By Park Ranger H. R. Lauzon
A great many visitors, as they stand on the rim, ask if there have ever been any valuable minerals such as gold, copper, or the like, found in the Grand Canyon.
The "Old Timers" who invaded the Canyon Country in the early nineties asked the same question and then proceeded to answer the question for themselves with the help of pack burros and a side of bacon.
Two men of that day who had visions of immense veins of rich ore in the Canyon were W. W. Bass and John Waltenburg. These men found a way to get into the Canyon at a point that is now known as Bass Trail. This is twenty-five miles west of El Tovar Hotel. Mr. Bass was in the Canyon one winter with Chickapanage, a Supai Indian. (Chickapanage in the Havasupai language means Bat-Face.)
While prospecting in a side canyon which is now recorded as Copper Canyon on the United States Geological Survey map of Grand Canyon, they discovered a fair showing of copper ore in a well defined fissure vein. Later Mr. Bass opened the vein by driving in a tunnel over one hundred feet in length and also sinking a shaft on the vein to the depth of fifty feet.
This development work was in a good grade of sulphide ore (1) all the way. The copper values were carried in ores such as bornite, calcocite, calcopyrite, with some galena carrying silver values. This ore occurs in fissure veins in the Vishnu schist eight hundred feet above the Colorado River.
About 1908, Mr. Bass packed out twenty-five tons of this ore on burros to Bass Camp at the head of the trail. He then hauled it twenty miles in wagons to the railway for shipment.

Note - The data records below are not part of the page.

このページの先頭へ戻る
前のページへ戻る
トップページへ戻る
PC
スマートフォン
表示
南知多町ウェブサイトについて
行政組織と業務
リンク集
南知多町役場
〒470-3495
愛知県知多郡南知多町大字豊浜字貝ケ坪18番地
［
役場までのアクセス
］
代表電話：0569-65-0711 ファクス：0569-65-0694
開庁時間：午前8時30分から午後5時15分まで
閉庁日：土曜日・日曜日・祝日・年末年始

Across the river and three miles down from Bass Trail in Hakatai Canyon, Bass and Waltenburg discovered and opened a deposit of asbestos (2). This asbestos was found in serpentine between layers of limestone, and near diabase. It is a fine grade of chrysotile. The fiber is from one inch to four inches in length and is of great tensile strength. From tests made it was found that one strand three hundredths of an inch in diameter would sustain fifteen and a half pounds. In 1917 several tons of this asbestos were packed out of the Canyon, hauled to the railway and sold to eastern buyers at fifteen hundred dollars per ton.

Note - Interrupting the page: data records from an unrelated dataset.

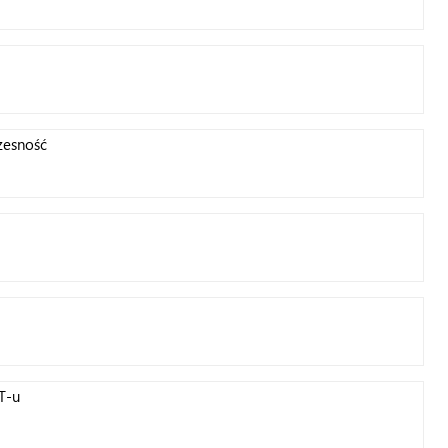
czesność
T-u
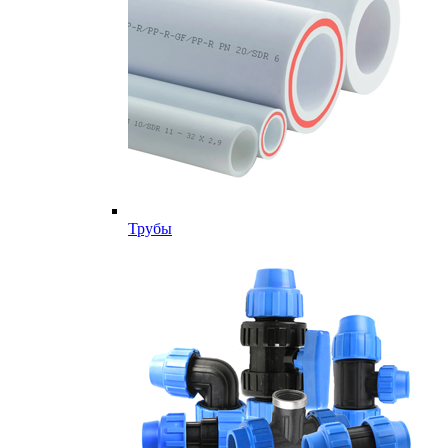
Трубы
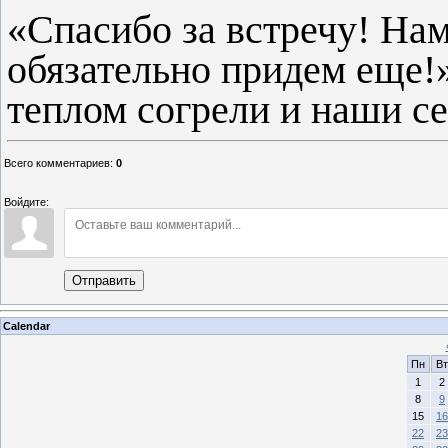
«Спасибо за встречу! На
обязательно придем еще!
теплом согрели и наши с
Всего комментариев
:
0
Войдите:
Отправить
Calendar
Пн
Вт
1
2
8
9
15
16
22
23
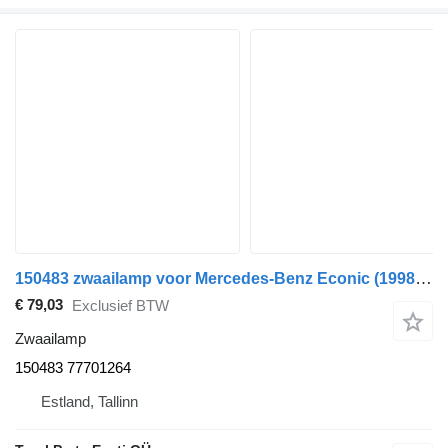
150483 zwaailamp voor Mercedes-Benz Econic (1998-2014) trekker
€ 79,03
Exclusief BTW
Zwaailamp
150483 77701264
Estland, Tallinn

Miners say, "Silver lies in veins and gold is where you find it". In answer to the question about the finding of gold in Grand Canyon, let me say that the sand along the Colorado River will show a few colors of flour gold when washed with a gold pan. Between Pipe Creek and Horn Creek and about one hundred feet above the high water mark of the Colorado lies an ancient gravel bar. One time I spent several hours panning gravel from this deposit. Each pan produced a string of fine gold. The panning effort netted enough gold and black sand, the sand and the gold being about equally divided, to fill a very small perfume bottle. A prospector would say, "Yes, there is placer gold along the Colorado but there is too much sand mixed with it to make it worth recovering".